Alain LeRoy Locke has been proclaimed as the “Dean of the Harlem Renaissance” for his conviction to cultivating cultural change in America. In 1925, he published the epoch-making anthology, The New Negro. The collection portended a “new spirit is awake in the masses, and under the very eyes of the professional observers is transforming what has been a perennial problem into the progressive phases of contemporary Negro life.” He lamented, “…for generations in the mind of America, the Negro has been more of a formula than a human being—a something to be argued about, condemned or defended, to be ‘kept down,’ or ‘in his place,’ or ‘helped up,’ to be worried with or worried over, harassed or patronized, a social bogey or a social burden.” The turn of the twentieth century, however, realized that “[i]n the very process of being transplanted, the Negro is becoming transformed.”
The transplantation to which Locke was referring was the Great Migration—a mass exodus of African Americans who fled to points North, East, and West:
The wash and rush of this human tide on the beach line of the northern city centers is to be explained primarily in terms of a new vision of opportunity, of social and economic freedom, of a spirit to seize, even in the face of an extortionate and heavy toll, a chance for the improvement of conditions.
Locke, in direct opposition to Du Bois, asserted:
My chief objection to propaganda, apart from its besetting sin of monotony and disproportion, is that it perpetuates the position of group inferiority even in crying out against it.

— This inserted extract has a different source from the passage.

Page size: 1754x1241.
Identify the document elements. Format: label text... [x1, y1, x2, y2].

For it leaves and speaks under the shadow of a dominant majority whom it harangues, cajoles, threatens or supplicates. It is too extroverted for balance or poise or inner dignity and self-respect. Art in the best sense is rooted in self-expression and whether naive or sophisticated is self-contained. In our spiritual growth genius and talent must more and more choose the role of group expression, or even at times the role of free individualistic expression—in a word must choose art and put aside propaganda.
In 1925, Locke compiled and edited a corpus of work, which included fiction, poetry, drama, prose, plays, music historiography, and illustrations by black and white artists. The intention was to demonstrate that “[e]ach generation…will have its creed and that of the present is the belief in the efficacy of collective effort, in race cooperation.” The anthology was among Locke’s most weighty contributions to his legacy—The New Negro: An Interpretation.

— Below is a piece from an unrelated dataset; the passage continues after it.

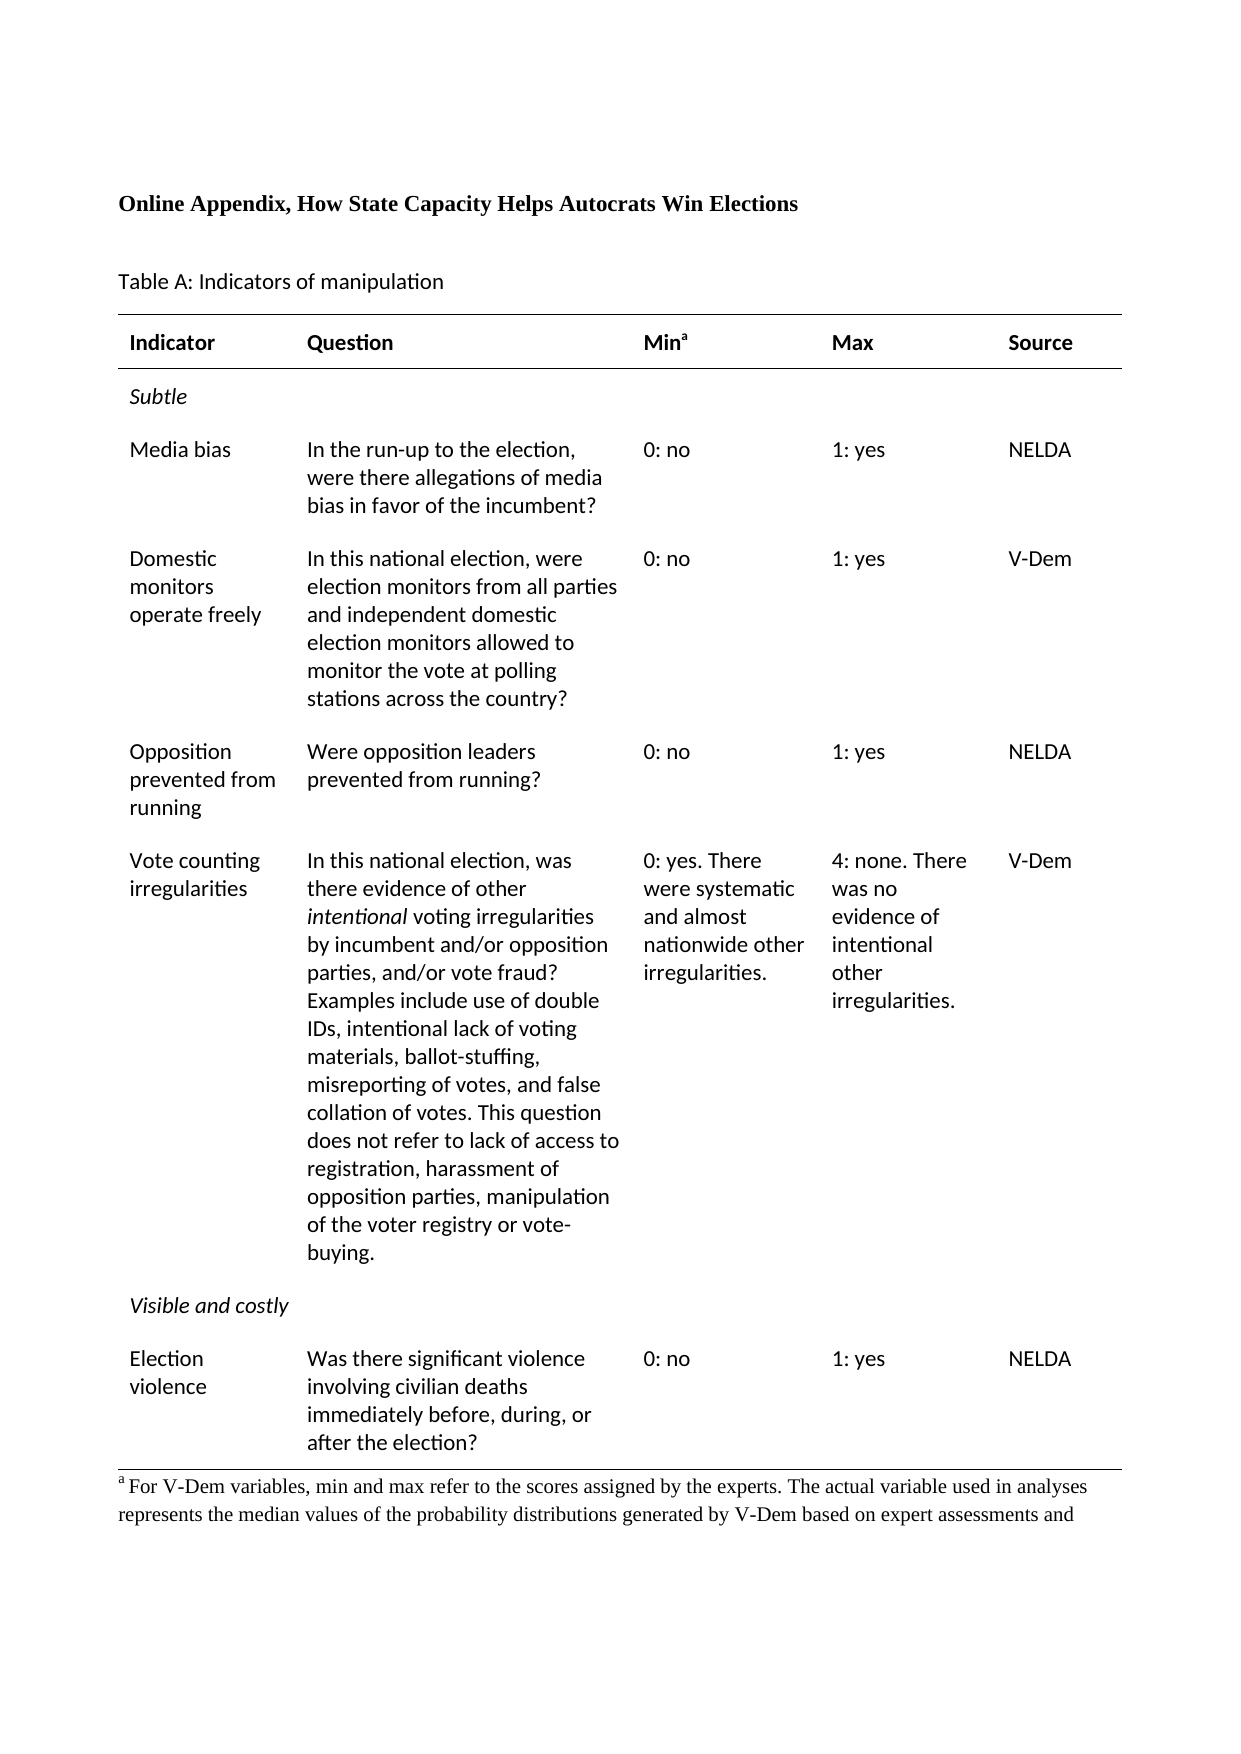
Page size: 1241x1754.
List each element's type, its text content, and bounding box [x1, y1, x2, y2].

In the introduction to Locke’s opus, Arnold Rampersad espouses, “To many scholars and critics of the movement known as the Harlem Renaissance…The New Negro is its definitive text, its Bible.” It is quite telling that a tome of this magnitude reserves a miniscule portion of its contents to the significance of music to the movement; merely twenty-eight pages of the four hundred and fifty-two (not including front matter) are used to discuss or illustrate music’s role in the Harlem Renaissance. Moreover, some of what is included within the dearth of material is poetry; the implication is obvious. Locke, being aligned with his contemporaries, discounted the unifying power of music and relegated its role to the periphery. Later scholars, such as Samuel A. Floyd, Jr., attempted to remediate this issue.